Retype every line of text in the listing below without changing anything, and leave the pictures out of your answer.

Data for this task Block Start

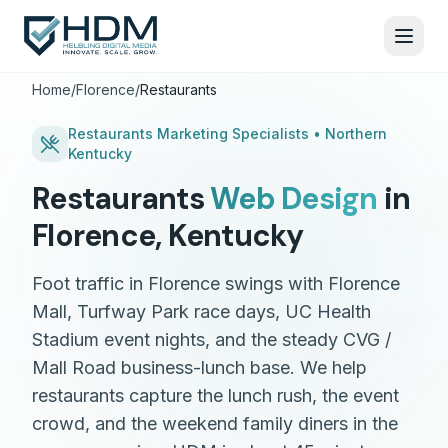
Home
/
Florence
/
Restaurants
Restaurants
Marketing Specialists •
Northern
Kentucky
Restaurants
Web Design
in
Florence
,
Kentucky
Foot traffic in Florence swings with Florence
Mall, Turfway Park race days, UC Health
Stadium event nights, and the steady CVG /
Mall Road business-lunch base. We help
restaurants capture the lunch rush, the event
crowd, and the weekend family diners in the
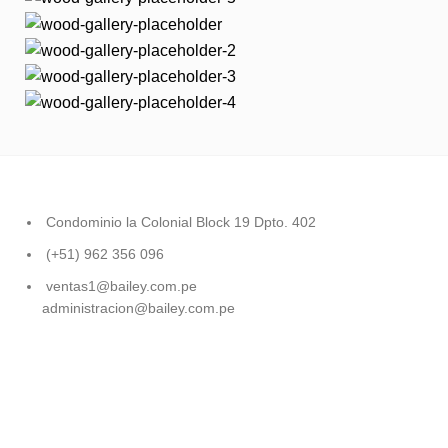
Condominio la Colonial Block 19 Dpto. 402
(+51) 962 356 096
ventas1@bailey.com.pe
administracion@bailey.com.pe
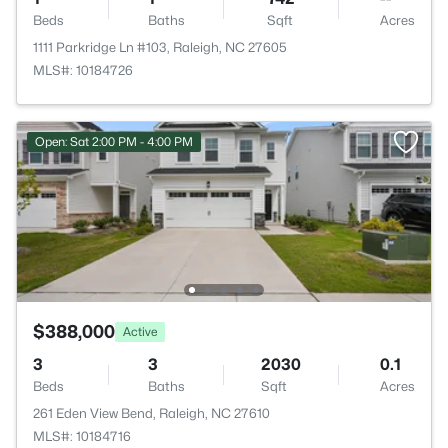
Beds
Baths
Sqft
Acres
1111 Parkridge Ln #103, Raleigh, NC 27605
MLS#: 10184726
Open: Sat 2:00 PM - 4:00 PM
$388,000
Active
3
3
2030
0.1
Beds
Baths
Sqft
Acres
261 Eden View Bend, Raleigh, NC 27610
MLS#: 10184716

Data for this task Block End

# Answer space
Home
/
Florence
/
Restaurants
Restaurants
Marketing Specialists •
Northern
Kentucky
Restaurants
Web Design
in
Florence
,
Kentucky
Foot traffic in Florence swings with Florence
Mall, Turfway Park race days, UC Health
Stadium event nights, and the steady CVG /
Mall Road business-lunch base. We help
restaurants capture the lunch rush, the event
crowd, and the weekend family diners in the
Condominio la Colonial Block 19 Dpto. 402
(+51) 962 356 096
ventas1@bailey.com.pe
administracion@bailey.com.pe
Beds
Baths
Sqft
Acres
1111 Parkridge Ln #103, Raleigh, NC 27605
MLS#: 10184726
Open: Sat 2:00 PM - 4:00 PM
$388,000
Active
3
3
2030
0.1
Beds
Baths
Sqft
Acres
261 Eden View Bend, Raleigh, NC 27610
MLS#: 10184716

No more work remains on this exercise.